Обращенная "к обдорам" Нерусь, основанная Андреем Половецким и Александром Ордынским, приняла отчетливые очертания при сыне последнего – неразборчивом в средствах князе Данииле Московском, и внуках – князьях Юрии Даниловиче и Иване Даниловиче (Калите). "Первенство Москвы, которому положили начало братья Даниловичи, опиралось, главным образом, на покровительство могущественного хана" (Костомаров).
Юрий Данилович, боровшийся за власть с тверским князем Михаилом, своим двоюродным дядей, стремясь заручиться поддержкой Орды, целых два года прожил в ставке хана, изучая татарский язык. Он даже женился на принявшей православие ханской сестре Кончаке, хотя, как мы видим, в этом поступке князя как раз-то и нет ничего экстраординарного.

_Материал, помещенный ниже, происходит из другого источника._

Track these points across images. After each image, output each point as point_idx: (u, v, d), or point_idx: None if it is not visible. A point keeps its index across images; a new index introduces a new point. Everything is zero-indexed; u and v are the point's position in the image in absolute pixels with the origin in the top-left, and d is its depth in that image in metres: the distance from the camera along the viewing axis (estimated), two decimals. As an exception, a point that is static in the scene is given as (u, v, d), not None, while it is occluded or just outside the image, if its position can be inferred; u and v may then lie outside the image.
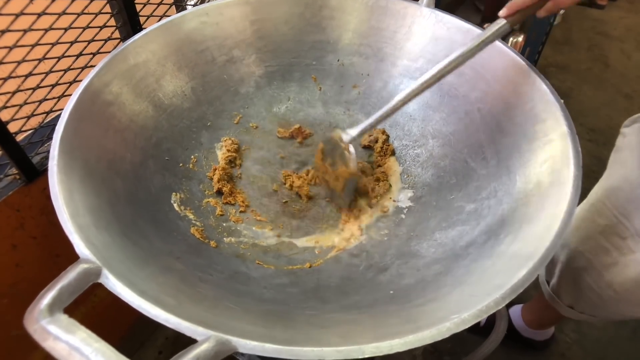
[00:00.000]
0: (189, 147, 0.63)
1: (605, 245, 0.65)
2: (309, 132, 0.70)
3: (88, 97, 0.51)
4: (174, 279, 0.42)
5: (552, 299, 0.82)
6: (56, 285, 0.32)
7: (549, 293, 0.82)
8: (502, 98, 0.56)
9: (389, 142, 0.68)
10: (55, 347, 0.29)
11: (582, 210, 0.70)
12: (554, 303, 0.82)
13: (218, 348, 0.31)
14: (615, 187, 0.64)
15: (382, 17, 0.68)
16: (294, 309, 0.45)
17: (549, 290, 0.82)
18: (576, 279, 0.74)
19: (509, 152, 0.52)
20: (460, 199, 0.55)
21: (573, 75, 1.98)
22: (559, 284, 0.79)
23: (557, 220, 0.39)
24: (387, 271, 0.50)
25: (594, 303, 0.73)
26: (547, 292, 0.83)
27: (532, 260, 0.37)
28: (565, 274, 0.76)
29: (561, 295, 0.80)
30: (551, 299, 0.82)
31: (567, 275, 0.76)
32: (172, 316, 0.32)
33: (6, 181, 0.62)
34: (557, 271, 0.77)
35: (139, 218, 0.49)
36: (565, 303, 0.79)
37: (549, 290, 0.82)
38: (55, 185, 0.40)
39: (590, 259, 0.68)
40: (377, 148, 0.67)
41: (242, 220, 0.59)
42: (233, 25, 0.67)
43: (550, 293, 0.82)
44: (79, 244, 0.36)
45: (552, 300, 0.82)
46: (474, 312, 0.33)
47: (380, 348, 0.31)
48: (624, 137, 0.68)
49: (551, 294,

К несчастью, нет ничего из ряда вон выходящего и в том, что Юрий Данилович повел на Тверь татарские полчища, вместе с которыми шли хивинцы и мордва, под командованием ордынского посла Кавдыгая – мы помним, как русские (русские ли?) князья еще в домонгольские времена наводили на Русь азиатов. Даже Михаил Тверской, и тот не избежал повальной в условиях татарщины заразы бесчестия, используя в борьбе с Юрием ордынские рати. Для нас важно в данном случае другое: понять, на каком "нравственном" основании возводилось "величие" Московии, какую "мораль" укореняли в народе московские властители.

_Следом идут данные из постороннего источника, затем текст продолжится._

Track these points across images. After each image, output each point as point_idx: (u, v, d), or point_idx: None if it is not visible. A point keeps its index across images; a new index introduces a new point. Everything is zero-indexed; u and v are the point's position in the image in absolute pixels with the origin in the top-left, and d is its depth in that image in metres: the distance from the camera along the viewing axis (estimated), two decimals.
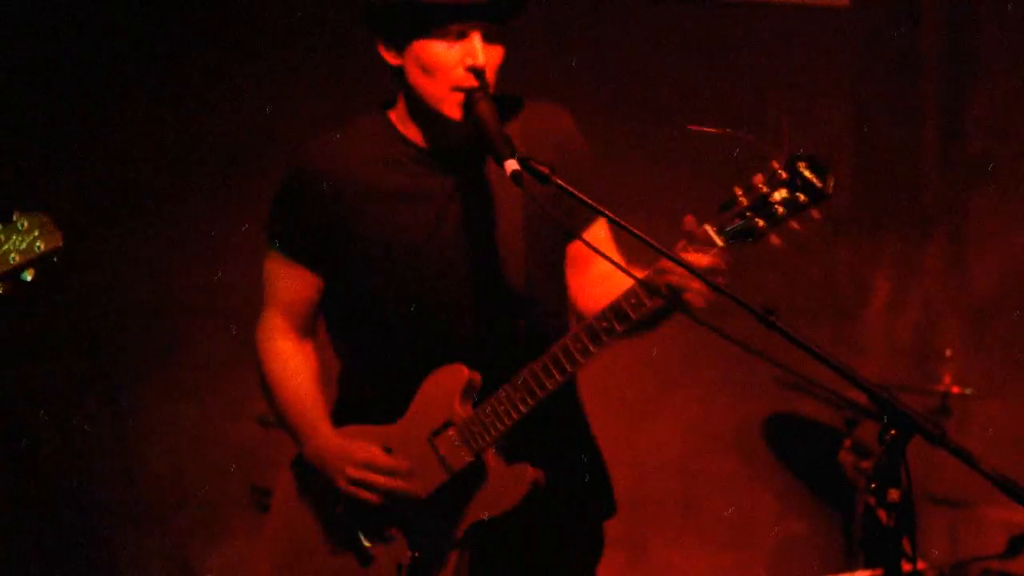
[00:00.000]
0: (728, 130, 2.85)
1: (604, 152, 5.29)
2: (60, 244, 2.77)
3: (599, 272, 3.17)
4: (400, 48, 2.96)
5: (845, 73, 5.69)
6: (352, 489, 3.04)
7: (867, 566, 4.87)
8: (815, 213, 2.73)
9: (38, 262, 2.76)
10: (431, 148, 3.06)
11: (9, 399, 4.80)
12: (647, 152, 5.43)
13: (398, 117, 3.08)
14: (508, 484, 3.00)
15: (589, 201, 2.76)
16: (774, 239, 2.77)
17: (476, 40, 2.90)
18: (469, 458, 3.01)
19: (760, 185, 2.72)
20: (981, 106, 5.73)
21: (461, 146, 3.04)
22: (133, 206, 4.96)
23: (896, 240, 5.75)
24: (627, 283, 2.92)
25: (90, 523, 4.94)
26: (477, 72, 2.90)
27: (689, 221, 2.79)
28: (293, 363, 3.20)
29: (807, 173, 2.69)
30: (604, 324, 2.86)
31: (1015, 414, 5.55)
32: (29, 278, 2.76)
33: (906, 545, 2.47)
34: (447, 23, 2.89)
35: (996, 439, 5.43)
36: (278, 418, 3.22)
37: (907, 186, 5.77)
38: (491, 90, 2.94)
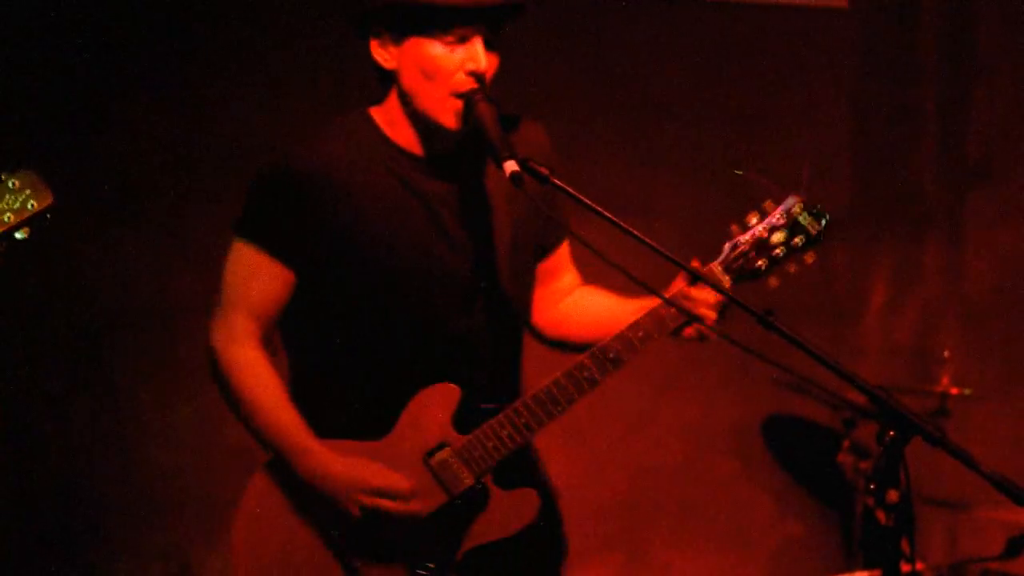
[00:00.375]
0: (755, 177, 3.00)
1: (602, 152, 5.33)
2: (52, 201, 2.75)
3: (558, 288, 3.27)
4: (397, 42, 2.92)
5: (844, 74, 5.69)
6: (362, 514, 2.93)
7: (866, 567, 4.88)
8: (808, 257, 2.96)
9: (32, 220, 2.74)
10: (424, 155, 3.02)
11: (9, 399, 4.79)
12: (646, 152, 5.44)
13: (386, 120, 3.02)
14: (513, 509, 3.00)
15: (588, 202, 2.77)
16: (772, 281, 2.99)
17: (478, 45, 2.89)
18: (470, 481, 2.97)
19: (758, 226, 2.92)
20: (980, 108, 5.73)
21: (452, 153, 3.02)
22: (133, 206, 4.96)
23: (894, 241, 5.75)
24: (579, 299, 3.22)
25: (90, 523, 4.94)
26: (478, 76, 2.89)
27: (696, 264, 2.95)
28: (269, 374, 3.01)
29: (802, 218, 2.93)
30: (611, 355, 2.95)
31: (1013, 415, 5.56)
32: (23, 237, 2.74)
33: (905, 546, 2.48)
34: (452, 26, 2.87)
35: (995, 440, 5.44)
36: (255, 432, 3.02)
37: (906, 187, 5.77)
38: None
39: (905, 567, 2.54)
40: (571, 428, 3.23)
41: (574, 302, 3.27)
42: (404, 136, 3.01)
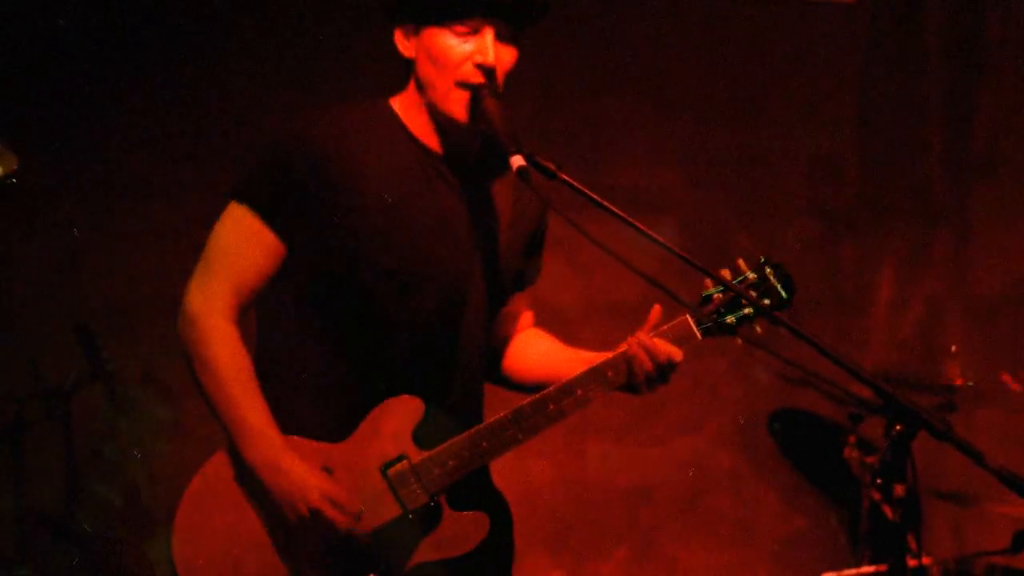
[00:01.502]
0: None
1: (609, 147, 5.33)
2: (15, 167, 2.72)
3: (512, 324, 3.31)
4: (416, 31, 2.90)
5: (850, 69, 5.69)
6: (308, 515, 2.88)
7: (872, 561, 4.87)
8: (774, 318, 2.93)
9: None
10: (442, 153, 2.99)
11: (9, 398, 4.79)
12: (652, 146, 5.44)
13: (406, 111, 2.98)
14: (464, 531, 2.98)
15: (596, 197, 2.76)
16: (739, 339, 3.00)
17: (488, 37, 2.87)
18: (424, 498, 2.95)
19: (731, 284, 2.92)
20: (986, 102, 5.72)
21: (471, 157, 3.01)
22: (134, 205, 4.96)
23: (901, 235, 5.74)
24: (529, 341, 3.27)
25: (93, 523, 4.94)
26: (486, 70, 2.87)
27: (657, 311, 2.99)
28: (243, 353, 2.93)
29: (773, 280, 2.98)
30: (579, 391, 2.97)
31: (1020, 409, 5.55)
32: None
33: (911, 540, 2.49)
34: (464, 16, 2.85)
35: (1001, 434, 5.43)
36: (218, 408, 2.91)
37: (912, 181, 5.77)
38: (500, 91, 2.91)
39: (911, 561, 2.54)
40: (578, 423, 3.23)
41: (525, 343, 3.30)
42: (423, 129, 2.98)
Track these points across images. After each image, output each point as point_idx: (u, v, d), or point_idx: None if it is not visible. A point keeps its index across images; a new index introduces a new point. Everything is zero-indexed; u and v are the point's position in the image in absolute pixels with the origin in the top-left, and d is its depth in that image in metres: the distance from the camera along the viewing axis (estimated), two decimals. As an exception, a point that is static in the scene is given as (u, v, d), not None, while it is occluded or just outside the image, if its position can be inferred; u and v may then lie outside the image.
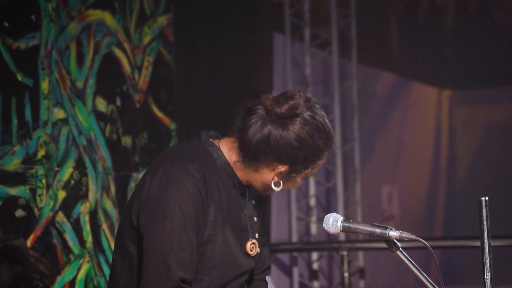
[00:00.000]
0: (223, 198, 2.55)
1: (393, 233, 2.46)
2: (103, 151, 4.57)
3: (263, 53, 6.28)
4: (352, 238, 6.70)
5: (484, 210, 2.46)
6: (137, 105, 4.83)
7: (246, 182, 2.61)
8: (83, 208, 4.40)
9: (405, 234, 2.45)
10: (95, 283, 4.45)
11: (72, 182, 4.34)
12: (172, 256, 2.41)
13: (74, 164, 4.36)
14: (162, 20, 5.05)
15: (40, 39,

Как известно, в 1317 году Кавдыгай и Юрий были разбиты Михаилом Тверским, Кончака попала в плен и там неожиданно умерла. Последнее обстоятельство стало роковым для Михаила. Кавдыгай и Юрий, а также множество дрожавших за свою шкуру русских князей (эпидемия бесчестия!) поехали в Орду и коллективно донесли хану на Михаила. Хан вызвал князя в Орду, куда он и приехал под угрозой карательного похода татар на его родную Тверь. В Орде, при участии Юрия и других русских князей, Михаил был осужден на смерть и зверски убит. Сначала князья вместе с татарами его "били, топтали ногами, а потом русский, некий Романец, вырезал у него ножом сердце" (Вс. Н. Иванов, "Даниловичи"). Потом русские участники убийства сели пьянствовать, а тело валялось на земле нагим. Тут даже басурманин Кавдыгай не выдержал и сказал христианину Юрию: "Ведь он тебе старшим братом был, заместо отца!… Что же он лежит теперь голый и брошенный?…" Лишь после этого Юрий прикрыл тело Михаила своей епанчой. Тем не менее евразиец В. Кожинов считает возможным сетовать, что многие историки изображают Юрия Московского "в качестве низменного злодея", "скопища всяческого зла" и "бесстыдного своекорыстного "холопа" Орды".